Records
__________
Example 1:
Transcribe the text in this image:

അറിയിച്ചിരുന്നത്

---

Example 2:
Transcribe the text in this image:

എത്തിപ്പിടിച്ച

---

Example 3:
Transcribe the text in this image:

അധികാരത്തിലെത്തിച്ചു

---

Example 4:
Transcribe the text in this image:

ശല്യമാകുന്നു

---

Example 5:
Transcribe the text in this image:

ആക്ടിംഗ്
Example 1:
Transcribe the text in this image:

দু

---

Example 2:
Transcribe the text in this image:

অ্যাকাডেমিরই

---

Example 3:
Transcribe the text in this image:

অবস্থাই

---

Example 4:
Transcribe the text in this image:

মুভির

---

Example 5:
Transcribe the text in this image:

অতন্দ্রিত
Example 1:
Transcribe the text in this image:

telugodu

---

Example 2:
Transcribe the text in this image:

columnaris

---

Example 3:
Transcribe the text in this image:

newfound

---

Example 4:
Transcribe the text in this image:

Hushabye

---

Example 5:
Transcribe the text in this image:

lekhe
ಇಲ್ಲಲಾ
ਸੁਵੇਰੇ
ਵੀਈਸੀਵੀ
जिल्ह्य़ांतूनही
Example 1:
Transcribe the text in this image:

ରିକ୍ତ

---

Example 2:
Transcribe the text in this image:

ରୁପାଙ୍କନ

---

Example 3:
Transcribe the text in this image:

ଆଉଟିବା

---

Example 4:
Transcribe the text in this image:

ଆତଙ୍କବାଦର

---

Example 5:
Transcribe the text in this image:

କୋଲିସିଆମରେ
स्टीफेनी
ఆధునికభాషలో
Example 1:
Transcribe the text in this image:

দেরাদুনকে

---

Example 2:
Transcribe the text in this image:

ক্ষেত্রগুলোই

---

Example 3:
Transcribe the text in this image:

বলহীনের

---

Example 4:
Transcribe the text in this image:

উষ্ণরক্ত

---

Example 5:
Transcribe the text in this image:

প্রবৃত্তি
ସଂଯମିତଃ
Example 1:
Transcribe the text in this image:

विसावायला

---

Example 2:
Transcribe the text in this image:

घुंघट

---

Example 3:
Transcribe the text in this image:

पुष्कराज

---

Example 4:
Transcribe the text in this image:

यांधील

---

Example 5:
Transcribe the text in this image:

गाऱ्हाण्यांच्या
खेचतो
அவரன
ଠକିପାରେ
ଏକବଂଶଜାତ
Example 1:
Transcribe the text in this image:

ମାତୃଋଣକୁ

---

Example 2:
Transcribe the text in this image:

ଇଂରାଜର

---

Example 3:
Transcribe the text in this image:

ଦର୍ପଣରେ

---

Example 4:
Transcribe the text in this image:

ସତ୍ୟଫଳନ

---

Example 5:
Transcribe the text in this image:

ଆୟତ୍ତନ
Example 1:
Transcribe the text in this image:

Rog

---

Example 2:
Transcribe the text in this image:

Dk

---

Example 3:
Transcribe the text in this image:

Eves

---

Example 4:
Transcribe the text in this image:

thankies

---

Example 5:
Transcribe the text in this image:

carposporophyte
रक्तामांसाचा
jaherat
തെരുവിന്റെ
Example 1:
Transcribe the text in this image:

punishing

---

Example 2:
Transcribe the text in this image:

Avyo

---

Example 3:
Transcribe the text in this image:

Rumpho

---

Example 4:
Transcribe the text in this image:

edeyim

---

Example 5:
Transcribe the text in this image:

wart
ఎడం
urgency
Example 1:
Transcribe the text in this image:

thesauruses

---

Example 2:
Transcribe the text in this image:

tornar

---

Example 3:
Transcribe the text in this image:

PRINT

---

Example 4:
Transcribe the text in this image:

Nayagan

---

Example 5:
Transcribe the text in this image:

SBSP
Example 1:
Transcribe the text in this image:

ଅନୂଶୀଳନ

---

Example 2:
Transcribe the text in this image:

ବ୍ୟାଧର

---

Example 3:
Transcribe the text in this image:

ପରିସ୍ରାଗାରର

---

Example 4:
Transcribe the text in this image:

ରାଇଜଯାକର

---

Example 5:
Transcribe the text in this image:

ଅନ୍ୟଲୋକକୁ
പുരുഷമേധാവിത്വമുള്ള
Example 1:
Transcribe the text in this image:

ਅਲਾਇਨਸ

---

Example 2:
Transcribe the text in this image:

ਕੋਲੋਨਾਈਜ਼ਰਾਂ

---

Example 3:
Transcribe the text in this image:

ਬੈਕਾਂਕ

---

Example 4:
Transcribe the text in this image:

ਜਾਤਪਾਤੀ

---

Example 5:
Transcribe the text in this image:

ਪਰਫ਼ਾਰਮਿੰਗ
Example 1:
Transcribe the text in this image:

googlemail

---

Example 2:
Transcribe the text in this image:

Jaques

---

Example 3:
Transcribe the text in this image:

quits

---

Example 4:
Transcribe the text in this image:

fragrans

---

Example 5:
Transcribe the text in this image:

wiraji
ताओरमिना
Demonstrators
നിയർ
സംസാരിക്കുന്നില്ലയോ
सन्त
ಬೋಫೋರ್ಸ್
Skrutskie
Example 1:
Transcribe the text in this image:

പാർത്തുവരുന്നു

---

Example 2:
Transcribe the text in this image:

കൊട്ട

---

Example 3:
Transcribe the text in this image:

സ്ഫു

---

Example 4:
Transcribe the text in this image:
__________
▸ REQUIRED TASK:
Reproduce every line of the entries above verbatim, from the first entry through the last.

▸ TASK ANSWER:
Example 1:
Transcribe the text in this image:

അറിയിച്ചിരുന്നത്

---

Example 2:
Transcribe the text in this image:

എത്തിപ്പിടിച്ച

---

Example 3:
Transcribe the text in this image:

അധികാരത്തിലെത്തിച്ചു

---

Example 4:
Transcribe the text in this image:

ശല്യമാകുന്നു

---

Example 5:
Transcribe the text in this image:

ആക്ടിംഗ്
Example 1:
Transcribe the text in this image:

দু

---

Example 2:
Transcribe the text in this image:

অ্যাকাডেমিরই

---

Example 3:
Transcribe the text in this image:

অবস্থাই

---

Example 4:
Transcribe the text in this image:

মুভির

---

Example 5:
Transcribe the text in this image:

অতন্দ্রিত
Example 1:
Transcribe the text in this image:

telugodu

---

Example 2:
Transcribe the text in this image:

columnaris

---

Example 3:
Transcribe the text in this image:

newfound

---

Example 4:
Transcribe the text in this image:

Hushabye

---

Example 5:
Transcribe the text in this image:

lekhe
ಇಲ್ಲಲಾ
ਸੁਵੇਰੇ
ਵੀਈਸੀਵੀ
जिल्ह्य़ांतूनही
Example 1:
Transcribe the text in this image:

ରିକ୍ତ

---

Example 2:
Transcribe the text in this image:

ରୁପାଙ୍କନ

---

Example 3:
Transcribe the text in this image:

ଆଉଟିବା

---

Example 4:
Transcribe the text in this image:

ଆତଙ୍କବାଦର

---

Example 5:
Transcribe the text in this image:

କୋଲିସିଆମରେ
स्टीफेनी
ఆధునికభాషలో
Example 1:
Transcribe the text in this image:

দেরাদুনকে

---

Example 2:
Transcribe the text in this image:

ক্ষেত্রগুলোই

---

Example 3:
Transcribe the text in this image:

বলহীনের

---

Example 4:
Transcribe the text in this image:

উষ্ণরক্ত

---

Example 5:
Transcribe the text in this image:

প্রবৃত্তি
ସଂଯମିତଃ
Example 1:
Transcribe the text in this image:

विसावायला

---

Example 2:
Transcribe the text in this image:

घुंघट

---

Example 3:
Transcribe the text in this image:

पुष्कराज

---

Example 4:
Transcribe the text in this image:

यांधील

---

Example 5:
Transcribe the text in this image:

गाऱ्हाण्यांच्या
खेचतो
அவரன
ଠକିପାରେ
ଏକବଂଶଜାତ
Example 1:
Transcribe the text in this image:

ମାତୃଋଣକୁ

---

Example 2:
Transcribe the text in this image:

ଇଂରାଜର

---

Example 3:
Transcribe the text in this image:

ଦର୍ପଣରେ

---

Example 4:
Transcribe the text in this image:

ସତ୍ୟଫଳନ

---

Example 5:
Transcribe the text in this image:

ଆୟତ୍ତନ
Example 1:
Transcribe the text in this image:

Rog

---

Example 2:
Transcribe the text in this image:

Dk

---

Example 3:
Transcribe the text in this image:

Eves

---

Example 4:
Transcribe the text in this image:

thankies

---

Example 5:
Transcribe the text in this image:

carposporophyte
रक्तामांसाचा
jaherat
തെരുവിന്റെ
Example 1:
Transcribe the text in this image:

punishing

---

Example 2:
Transcribe the text in this image:

Avyo

---

Example 3:
Transcribe the text in this image:

Rumpho

---

Example 4:
Transcribe the text in this image:

edeyim

---

Example 5:
Transcribe the text in this image:

wart
ఎడం
urgency
Example 1:
Transcribe the text in this image:

thesauruses

---

Example 2:
Transcribe the text in this image:

tornar

---

Example 3:
Transcribe the text in this image:

PRINT

---

Example 4:
Transcribe the text in this image:

Nayagan

---

Example 5:
Transcribe the text in this image:

SBSP
Example 1:
Transcribe the text in this image:

ଅନୂଶୀଳନ

---

Example 2:
Transcribe the text in this image:

ବ୍ୟାଧର

---

Example 3:
Transcribe the text in this image:

ପରିସ୍ରାଗାରର

---

Example 4:
Transcribe the text in this image:

ରାଇଜଯାକର

---

Example 5:
Transcribe the text in this image:

ଅନ୍ୟଲୋକକୁ
പുരുഷമേധാവിത്വമുള്ള
Example 1:
Transcribe the text in this image:

ਅਲਾਇਨਸ

---

Example 2:
Transcribe the text in this image:

ਕੋਲੋਨਾਈਜ਼ਰਾਂ

---

Example 3:
Transcribe the text in this image:

ਬੈਕਾਂਕ

---

Example 4:
Transcribe the text in this image:

ਜਾਤਪਾਤੀ

---

Example 5:
Transcribe the text in this image:

ਪਰਫ਼ਾਰਮਿੰਗ
Example 1:
Transcribe the text in this image:

googlemail

---

Example 2:
Transcribe the text in this image:

Jaques

---

Example 3:
Transcribe the text in this image:

quits

---

Example 4:
Transcribe the text in this image:

fragrans

---

Example 5:
Transcribe the text in this image:

wiraji
ताओरमिना
Demonstrators
നിയർ
സംസാരിക്കുന്നില്ലയോ
सन्त
ಬೋಫೋರ್ಸ್
Skrutskie
Example 1:
Transcribe the text in this image:

പാർത്തുവരുന്നു

---

Example 2:
Transcribe the text in this image:

കൊട്ട

---

Example 3:
Transcribe the text in this image:

സ്ഫു

---

Example 4:
Transcribe the text in this image:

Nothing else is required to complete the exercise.